Quadro 3 - Itens do Self-Reporting Questionnaire (SRQ-20) distribuídos por quatro grupos de sintomas

(continua)

Grupos de Sintomas Questões do SRQ-20

Humor depressivo-ansioso Sente-se Nervoso, tenso ou preocupado? Assusta-se com facilidade?

Sente-se triste ultimamente? Você chora mais que de costume? Sintomas somáticos Tem dores de cabeça frequentes?

Você dorme mal?

Você sente desconforto estomacal? Você tem má digestão?

Você tem falta de apetite? Tem tremores nas mãos? Decréscimo de energia vital Você se cansa com facilidade?

Tem dificuldade de tomar decisão?

Tem dificuldades de ter satisfação em suas tarefas? O seu trabalho traz sofrimento?

(conclusão) Tem dificuldade de pensar claramente?

Pensamentos depressivos Sente-se incapaz de desempenhar papel útil em sua vida? Tem perdido o interesse pelas coisas?

Tem pensado em dar fim à sua vida? Sente-se inútil em sua vida?

Fonte: Santos, Araujo e Oliveira (2009, p. 216)

A aplicação do NAQ-r (Anexo B), por sua vez, conhecido no Brasil como Questionário de Atos Negativos Revisado (QAN), teve a finalidade de averiguar se os trabalhadores haviam sido submetidos a situações de violência relacionadas ao trabalho, principalmente no que diz respeito ao assédio. O Negative acts

Questionnaire (NAQ-r) foi criado na Noruega por Einarsen, Raknes, Matthiesen e

Hellesoy em 1994, sendo amplamente utilizado na Europa (AMAZARRAY, 2010; CHRIST, 2011). No Brasil, o questionário foi traduzido e adaptado (GONÇALVES, MACIEL, 2006).

O NAQ-r ou QAN não faz referência direta ao vocábulo “assédio”; em sua primeira parte, a qual é composta por 29 itens, constituindo-se em descrições de atos negativos, que se referem a comportamentos diretos, como agressão verbal, intimidação, dentre outros; ou indiretos, como isolamento social, pressão, etc (AMAZARRAY, 2010). A escala visa a aferir a exposição do entrevistado, no trabalho, a atos negativos que tenham potencial para assédio moral, nos últimos seis meses. Para isso, utiliza-se uma escala tipo Likert, de cinco pontos, com as seguintes alternativas: 1 = nunca, 2 = de vez em quando, 3 = mensalmente, 4 =

semanalmente ou 5 = diariamente. Em seguida, é apresentada uma definição de

assédio moral no trabalho, com vistas a verificar, caso o entrevistado tenha sido exposto ao assédio, qual é sua percepção sobre o fenômeno, bem como o tempo de duração e características desse. Para tanto, deve responder mais oito questões.

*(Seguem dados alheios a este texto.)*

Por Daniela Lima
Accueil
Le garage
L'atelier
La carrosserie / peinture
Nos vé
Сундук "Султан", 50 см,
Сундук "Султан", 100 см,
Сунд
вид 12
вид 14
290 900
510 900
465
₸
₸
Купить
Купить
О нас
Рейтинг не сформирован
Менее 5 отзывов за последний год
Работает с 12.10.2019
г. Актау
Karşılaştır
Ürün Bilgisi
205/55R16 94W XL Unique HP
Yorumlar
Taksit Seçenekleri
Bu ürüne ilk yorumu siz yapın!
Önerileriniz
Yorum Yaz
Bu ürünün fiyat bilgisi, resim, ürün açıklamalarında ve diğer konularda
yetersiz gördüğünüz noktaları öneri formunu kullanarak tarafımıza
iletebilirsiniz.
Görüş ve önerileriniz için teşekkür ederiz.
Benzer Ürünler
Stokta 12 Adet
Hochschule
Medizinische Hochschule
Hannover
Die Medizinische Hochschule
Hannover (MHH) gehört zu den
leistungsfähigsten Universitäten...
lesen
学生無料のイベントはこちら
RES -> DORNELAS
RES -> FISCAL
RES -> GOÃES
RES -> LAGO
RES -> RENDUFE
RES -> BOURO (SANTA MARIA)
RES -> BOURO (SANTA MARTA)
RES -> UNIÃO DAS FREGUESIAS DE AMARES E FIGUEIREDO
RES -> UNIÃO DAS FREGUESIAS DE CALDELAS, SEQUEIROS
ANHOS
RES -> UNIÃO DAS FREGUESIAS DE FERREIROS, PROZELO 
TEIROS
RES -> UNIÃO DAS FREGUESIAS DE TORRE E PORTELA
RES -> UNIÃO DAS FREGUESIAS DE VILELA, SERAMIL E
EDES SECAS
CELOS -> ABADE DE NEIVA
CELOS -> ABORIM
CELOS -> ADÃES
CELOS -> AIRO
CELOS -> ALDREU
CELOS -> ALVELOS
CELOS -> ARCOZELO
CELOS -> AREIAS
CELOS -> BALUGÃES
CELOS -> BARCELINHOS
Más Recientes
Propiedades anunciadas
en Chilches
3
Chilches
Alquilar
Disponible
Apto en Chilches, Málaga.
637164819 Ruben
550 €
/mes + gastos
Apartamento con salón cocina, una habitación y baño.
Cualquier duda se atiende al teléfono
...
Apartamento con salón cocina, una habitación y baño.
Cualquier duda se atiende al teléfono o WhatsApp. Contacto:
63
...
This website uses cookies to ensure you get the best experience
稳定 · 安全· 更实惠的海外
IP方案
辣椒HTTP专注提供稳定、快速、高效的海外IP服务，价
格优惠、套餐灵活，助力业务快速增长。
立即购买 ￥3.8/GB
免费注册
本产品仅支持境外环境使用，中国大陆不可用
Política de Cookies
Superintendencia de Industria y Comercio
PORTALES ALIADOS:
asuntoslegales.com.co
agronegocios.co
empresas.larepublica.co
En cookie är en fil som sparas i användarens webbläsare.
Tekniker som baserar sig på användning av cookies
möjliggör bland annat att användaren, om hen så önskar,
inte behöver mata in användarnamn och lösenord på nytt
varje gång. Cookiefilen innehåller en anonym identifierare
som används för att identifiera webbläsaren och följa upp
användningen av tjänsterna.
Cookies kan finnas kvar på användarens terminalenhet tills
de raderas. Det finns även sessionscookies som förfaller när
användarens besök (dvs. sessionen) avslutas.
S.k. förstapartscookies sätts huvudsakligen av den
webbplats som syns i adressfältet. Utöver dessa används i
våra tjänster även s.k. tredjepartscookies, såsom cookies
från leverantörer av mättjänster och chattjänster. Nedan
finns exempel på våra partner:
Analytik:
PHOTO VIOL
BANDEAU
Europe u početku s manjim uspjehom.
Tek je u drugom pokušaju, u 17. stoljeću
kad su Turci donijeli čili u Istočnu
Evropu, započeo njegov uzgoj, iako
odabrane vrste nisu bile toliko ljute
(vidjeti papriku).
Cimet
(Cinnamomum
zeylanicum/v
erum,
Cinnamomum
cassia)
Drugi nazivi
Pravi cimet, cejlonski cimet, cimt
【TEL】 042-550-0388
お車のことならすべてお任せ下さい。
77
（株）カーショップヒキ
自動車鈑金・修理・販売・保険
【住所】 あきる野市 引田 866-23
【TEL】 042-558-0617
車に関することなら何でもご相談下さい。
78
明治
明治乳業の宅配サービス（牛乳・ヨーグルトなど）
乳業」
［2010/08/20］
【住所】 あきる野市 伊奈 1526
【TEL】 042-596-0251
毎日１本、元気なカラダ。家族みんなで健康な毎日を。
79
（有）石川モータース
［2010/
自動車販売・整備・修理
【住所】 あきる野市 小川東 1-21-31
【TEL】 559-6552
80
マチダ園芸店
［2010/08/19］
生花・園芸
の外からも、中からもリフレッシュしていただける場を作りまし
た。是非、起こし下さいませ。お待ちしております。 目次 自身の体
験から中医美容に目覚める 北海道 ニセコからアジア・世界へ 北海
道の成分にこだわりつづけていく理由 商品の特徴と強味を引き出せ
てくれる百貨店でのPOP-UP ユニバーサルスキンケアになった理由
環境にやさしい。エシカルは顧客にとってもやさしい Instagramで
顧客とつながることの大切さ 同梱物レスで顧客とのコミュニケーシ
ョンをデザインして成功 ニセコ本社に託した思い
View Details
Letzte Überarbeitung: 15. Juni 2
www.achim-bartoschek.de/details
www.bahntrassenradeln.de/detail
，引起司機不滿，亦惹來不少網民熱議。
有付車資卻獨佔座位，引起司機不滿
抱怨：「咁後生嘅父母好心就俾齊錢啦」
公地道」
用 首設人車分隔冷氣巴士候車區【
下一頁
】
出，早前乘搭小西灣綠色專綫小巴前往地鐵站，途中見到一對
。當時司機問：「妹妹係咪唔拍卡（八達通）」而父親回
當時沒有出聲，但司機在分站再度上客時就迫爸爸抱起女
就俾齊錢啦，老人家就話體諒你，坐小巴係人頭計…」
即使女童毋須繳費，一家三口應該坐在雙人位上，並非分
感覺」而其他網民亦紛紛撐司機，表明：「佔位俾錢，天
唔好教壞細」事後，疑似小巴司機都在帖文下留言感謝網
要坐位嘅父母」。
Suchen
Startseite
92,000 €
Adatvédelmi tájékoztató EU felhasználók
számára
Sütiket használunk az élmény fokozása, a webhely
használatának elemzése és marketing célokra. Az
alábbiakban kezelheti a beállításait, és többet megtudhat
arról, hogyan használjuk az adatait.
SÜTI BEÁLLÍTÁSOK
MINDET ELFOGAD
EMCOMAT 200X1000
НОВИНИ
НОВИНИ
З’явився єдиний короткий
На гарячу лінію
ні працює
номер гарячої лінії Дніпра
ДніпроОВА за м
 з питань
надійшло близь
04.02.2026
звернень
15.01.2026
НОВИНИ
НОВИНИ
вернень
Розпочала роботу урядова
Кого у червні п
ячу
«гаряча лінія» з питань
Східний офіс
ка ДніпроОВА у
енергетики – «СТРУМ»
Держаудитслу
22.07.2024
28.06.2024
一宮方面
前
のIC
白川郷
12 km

Estudos de Christ (2011) objetivaram investigar as propriedades psicométricas e adaptar o NAQ-r para o Brasil, concluindo tratar-se de um instrumento com propriedades acertadas para avaliação objetiva do assédio moral no trabalho. No entanto, chama a atenção para a necessidade de aliar o questionário a outras técnicas e instrumentos para maior amplitude de informações a respeito das consequências dos atos negativos para os trabalhadores. Por esse motivo, nossa opção foi a de utilizar as entrevistas semiestruturadas, aliadas aos instrumentos citados, a fim de uma melhor compreensão do fenômeno. Também por

considerar que o NAQ-r foi validado para a detecção da ocorrência ou não do assédio e nosso intuito em nossa pesquisa foi de ampliar, focando na violência psicológica relacionada ao trabalho, a qual contempla também o assédio moral.

O SRQ-20 e o NAQ-r foram entregues para serem respondidos logo após a apresentação da pesquisa, esclarecimentos iniciais, assinatura do Termo de Consentimento e preenchimento do questionário sociodemográfico. A utilização dos instrumentos serviu também para auxiliar o início das entrevistas. Ao final de cada entrevista, foi realizada uma breve devolução a qual será formalizada através de documento próprio, no momento da finalização da tese, conforme pactuado com os entrevistados.